[Dataset records]

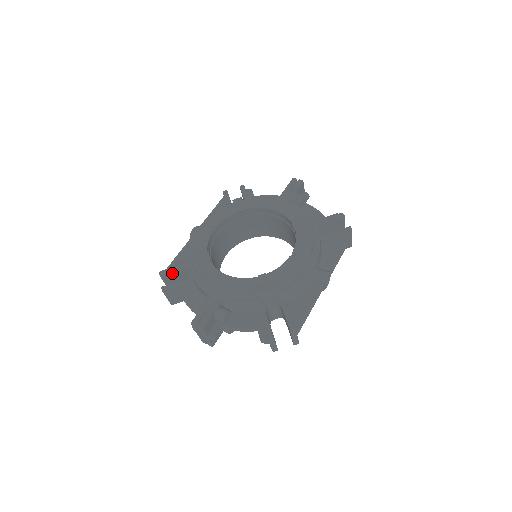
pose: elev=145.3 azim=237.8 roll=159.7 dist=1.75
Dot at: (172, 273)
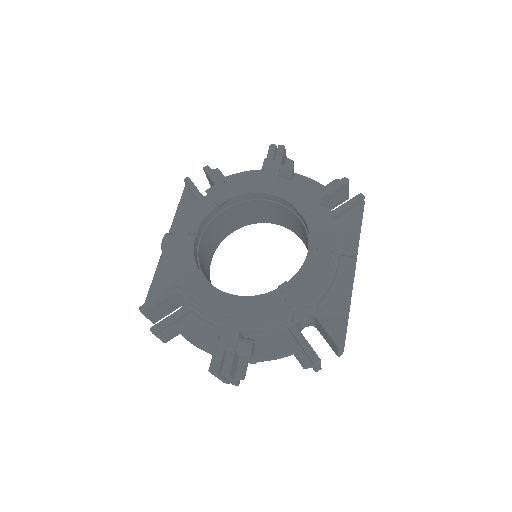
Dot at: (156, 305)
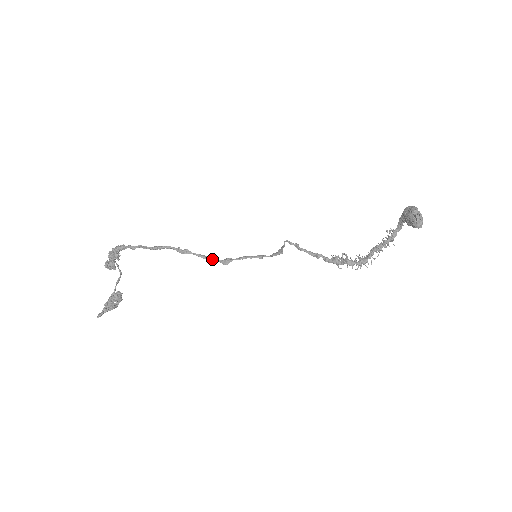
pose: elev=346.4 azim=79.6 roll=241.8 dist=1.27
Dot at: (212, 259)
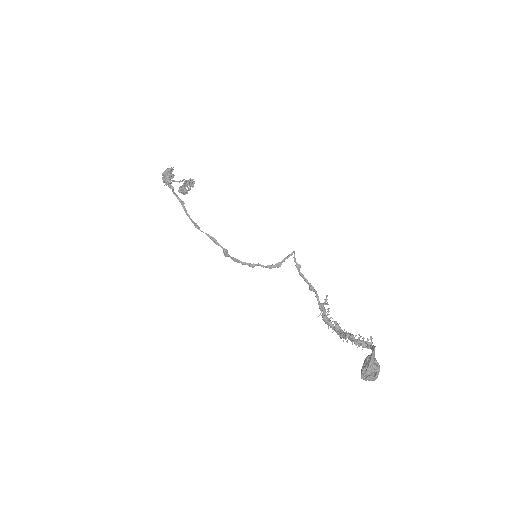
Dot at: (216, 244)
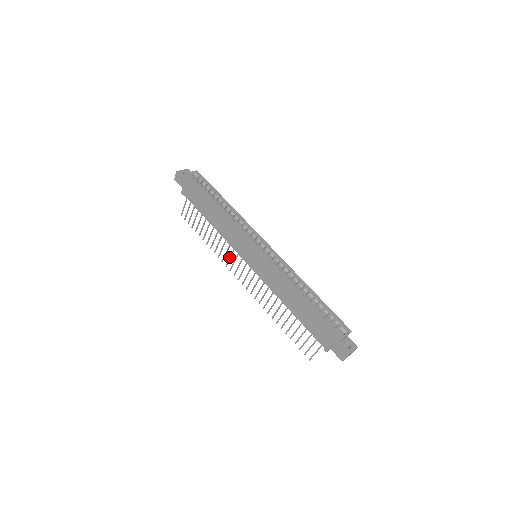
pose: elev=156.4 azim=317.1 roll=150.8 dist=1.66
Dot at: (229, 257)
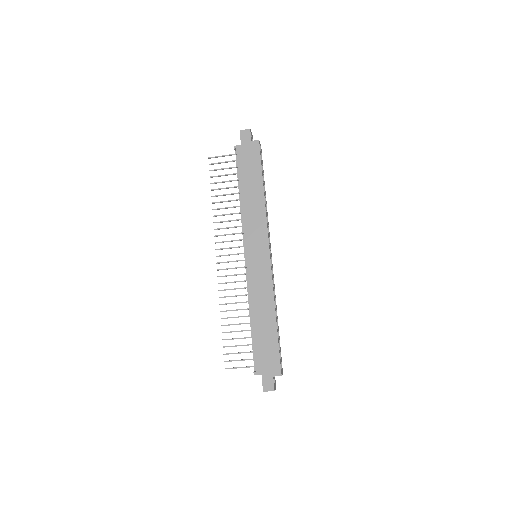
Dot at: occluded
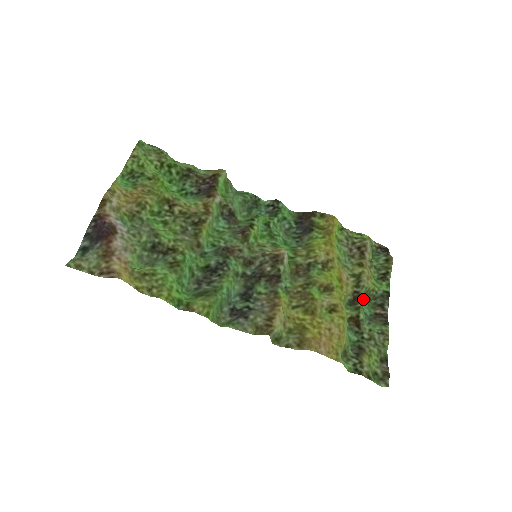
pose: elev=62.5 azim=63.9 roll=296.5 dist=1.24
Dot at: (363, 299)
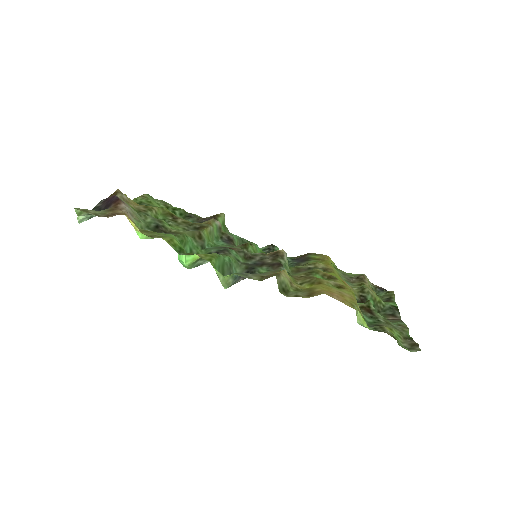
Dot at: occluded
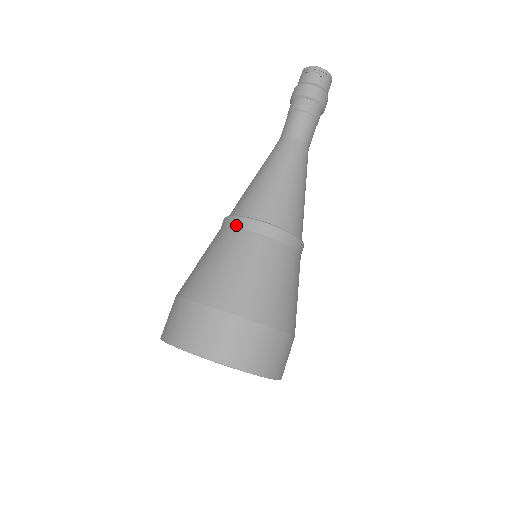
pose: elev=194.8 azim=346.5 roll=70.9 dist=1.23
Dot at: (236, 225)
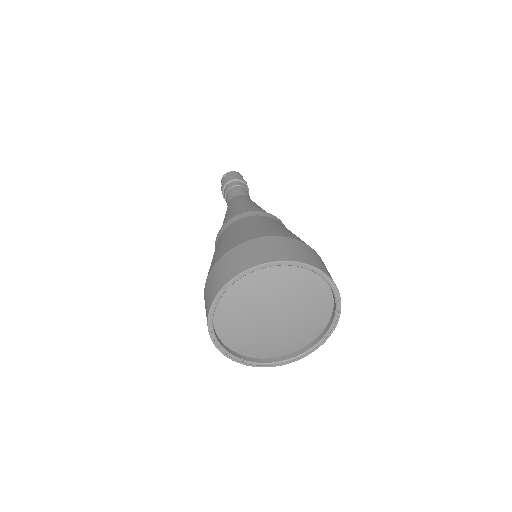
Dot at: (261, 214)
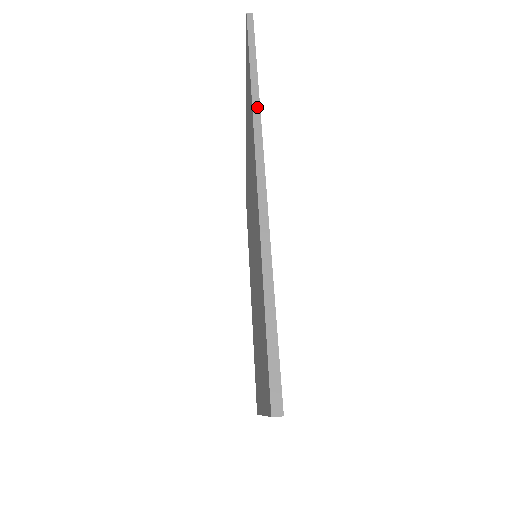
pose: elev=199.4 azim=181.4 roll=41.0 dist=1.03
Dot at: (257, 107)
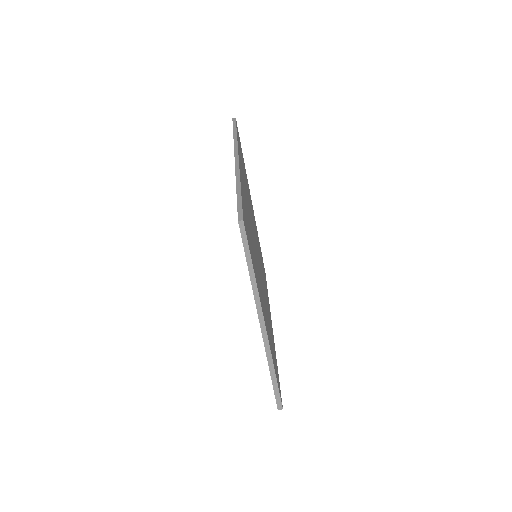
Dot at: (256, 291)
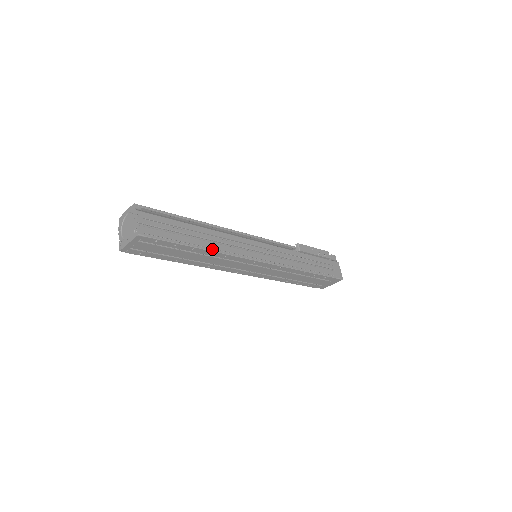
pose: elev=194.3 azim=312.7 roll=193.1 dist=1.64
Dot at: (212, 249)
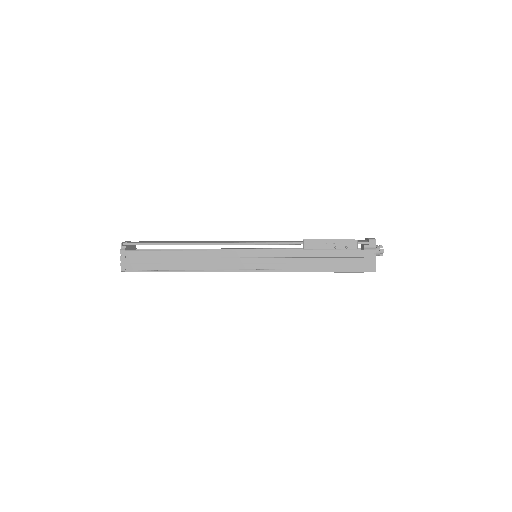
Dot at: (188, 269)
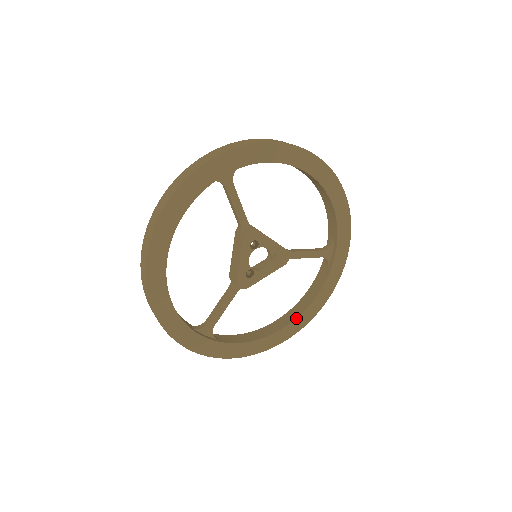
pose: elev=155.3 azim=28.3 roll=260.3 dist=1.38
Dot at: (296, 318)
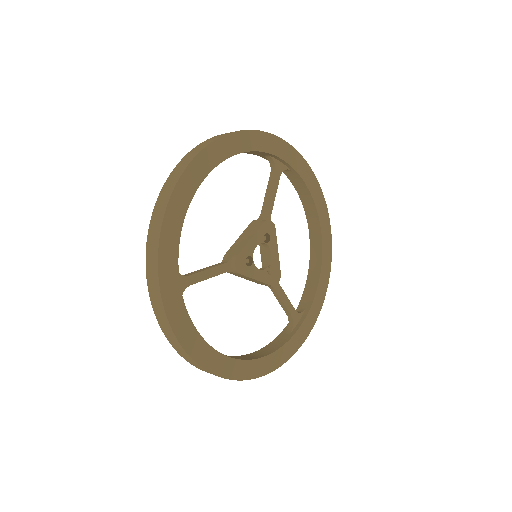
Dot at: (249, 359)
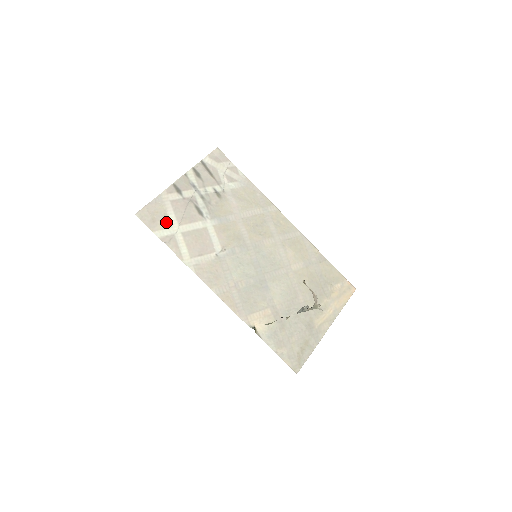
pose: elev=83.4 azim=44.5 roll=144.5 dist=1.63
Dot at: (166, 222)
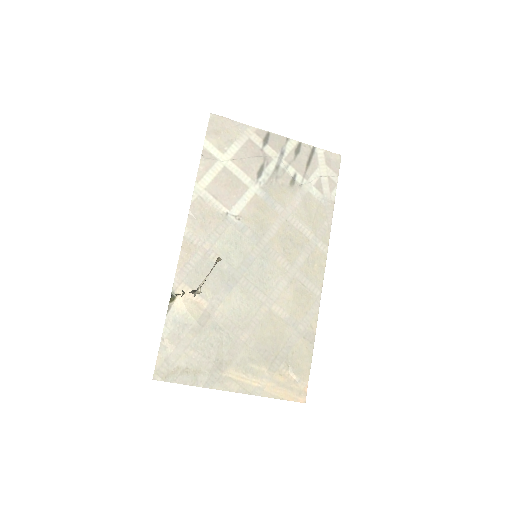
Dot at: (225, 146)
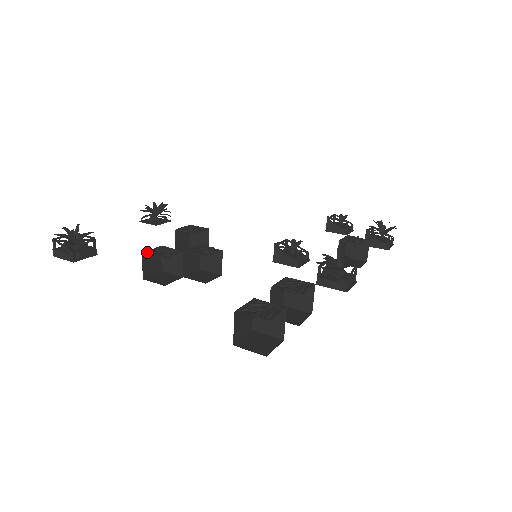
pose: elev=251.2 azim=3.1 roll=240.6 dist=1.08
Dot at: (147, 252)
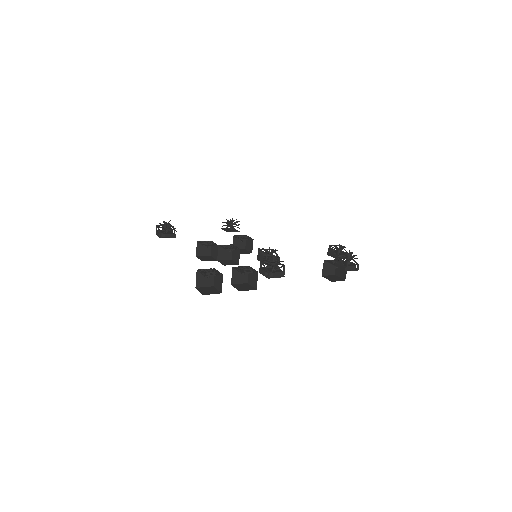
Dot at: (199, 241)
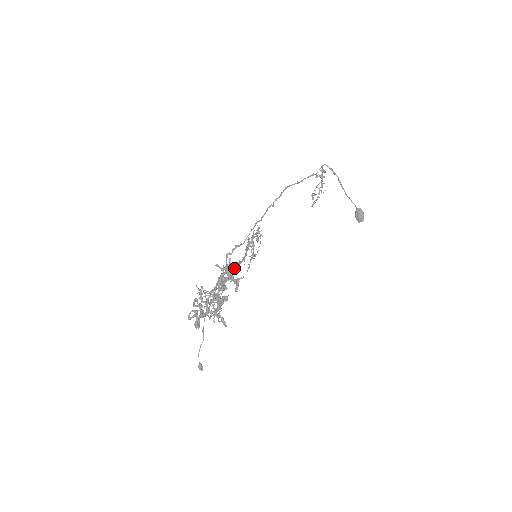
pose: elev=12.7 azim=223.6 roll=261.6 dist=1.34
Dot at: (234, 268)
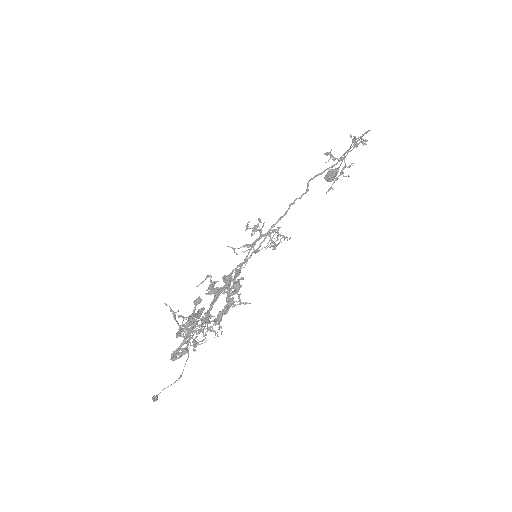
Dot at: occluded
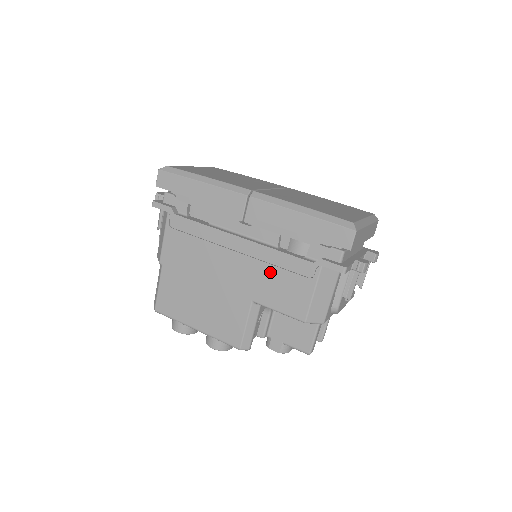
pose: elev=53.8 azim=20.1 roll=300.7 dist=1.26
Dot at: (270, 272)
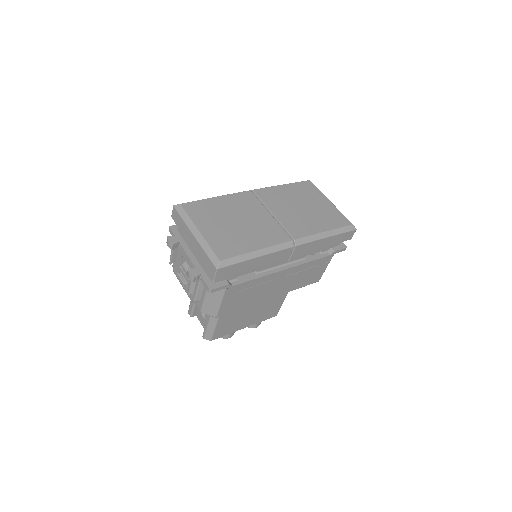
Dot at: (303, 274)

[Stated goal] Please duplicate all of the lines above word for word, leaving out the pictures.

[Solved problem]
pose: elev=145.3 azim=237.8 roll=159.7 dist=1.75
Dot at: (172, 273)
Dot at: (156, 305)
pose: elev=346.4 azim=79.6 roll=241.8 dist=1.27
Dot at: (212, 259)
Dot at: (216, 244)
pose: elev=156.4 azim=317.1 roll=150.8 dist=1.66
Dot at: (229, 257)
Dot at: occluded
pose: elev=62.5 azim=63.9 roll=296.5 dist=1.24
Dot at: (363, 299)
Dot at: occluded
pose: elev=194.8 azim=346.5 roll=70.9 dist=1.23
Dot at: (236, 225)
Dot at: (261, 214)
pose: elev=199.4 azim=181.4 roll=41.0 dist=1.03
Dot at: (257, 107)
Dot at: (256, 291)
pose: elev=194.3 azim=312.7 roll=193.1 dist=1.64
Dot at: (212, 249)
Dot at: (188, 269)
pose: elev=155.3 azim=28.3 roll=260.3 dist=1.38
Dot at: (296, 318)
Dot at: (249, 359)
pose: elev=83.4 azim=44.5 roll=144.5 dist=1.63
Dot at: (166, 222)
Dot at: (225, 146)
pose: elev=251.2 azim=3.1 roll=240.6 dist=1.08
Dot at: (147, 252)
Dot at: (199, 241)
pose: elev=12.7 azim=223.6 roll=261.6 dist=1.34
Dot at: (234, 268)
Dot at: occluded
pose: elev=53.8 azim=20.1 roll=300.7 dist=1.26
Dot at: (270, 272)
Dot at: (303, 274)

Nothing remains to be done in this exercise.